Auszug:
Sowohl von der Kasseler Straße als auch vom Schwarzen Weg her und erst Recht aus dem Kurpark heraus blicken die Bad Vilbeler und die Besucher der Stadt derzeit auf eine Großbaustelle. Dort wird bekanntlich die neue Stadthalle gebaut und zeitgleich das Kurhaus komplett saniert. Die neue Veranstaltungshalle ist mächtig in die Höhe gewachsen, von zwei Seiten her reckt sich ein gewaltiger Betonkörper in die Höhe. Aber demnächst soll alles gefälliger aussehen, denn die neuen Fassadenplatten für die Halle sind schon ausgesucht.
Gleich daneben haben die Bad Vilbeler Stadtwerke, die Bauherrin für die beiden Gebäude sind, eine andere Entscheidung längst getroffen. Die nämlich für die Fenster, die in dem für die Bad Vilbeler so wichtigen und mit vielen Emotionen verbundenen ehemaligen Volkshaus eingebaut werden. Denn die ersten Exemplare, zur Kurparkseite hin, sind schon montiert worden.

Vorliegende Einträge:

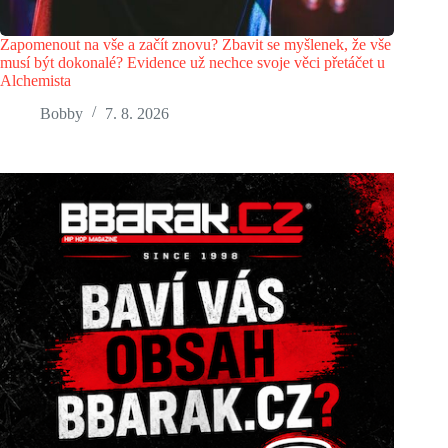
Zapomenout na vše a začít znovu? Zbavit se myšlenek, že vše
musí být dokonalé? Evidence už nechce svoje věci přetáčet u
Alchemista
Bobby
7. 8. 2026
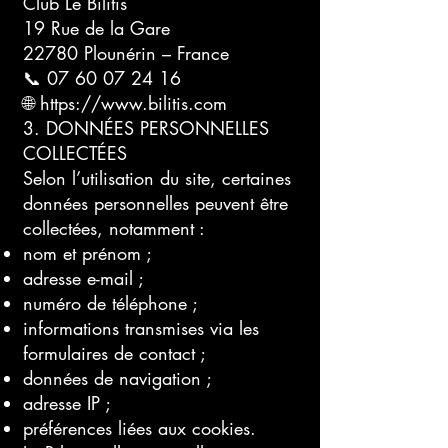
Club Le Bilitis
19 Rue de la Gare
22780 Plounérin – France
📞 07 60 07 24 16
🌐 https://www.bilitis.com
3. DONNÉES PERSONNELLES
COLLECTÉES
Selon l’utilisation du site, certaines
données personnelles peuvent être
collectées, notamment :
nom et prénom ;
adresse e-mail ;
numéro de téléphone ;
informations transmises via les
formulaires de contact ;
données de navigation ;
adresse IP ;
préférences liées aux cookies.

Aufgaben:
[1] Beantworten Sie zum Auszug die folgenden Fragen:
(a) Welches Gebäude wird zeitgleich mit dem Bau der neuen Stadthalle komplett saniert?
(b) Wer ist Bauherrin für die beiden Gebäude?
(c) Auf welcher Seite sind die ersten Fenster schon montiert worden?
[2] Schreiben Sie bitte den Abschnitt des Auszugs von „Gleich daneben haben“ bis einschließlich „schon montiert worden.“ wortgetreu ab.

Lösungen:
[1]
(a) Das Kurhaus.
(b) Die Bad Vilbeler Stadtwerke.
(c) Zur Kurparkseite hin.

[2]
Gleich daneben haben die Bad Vilbeler Stadtwerke, die Bauherrin für die beiden Gebäude sind, eine andere Entscheidung längst getroffen. Die nämlich für die Fenster, die in dem für die Bad Vilbeler so wichtigen und mit vielen Emotionen verbundenen ehemaligen Volkshaus eingebaut werden. Denn die ersten Exemplare, zur Kurparkseite hin, sind schon montiert worden.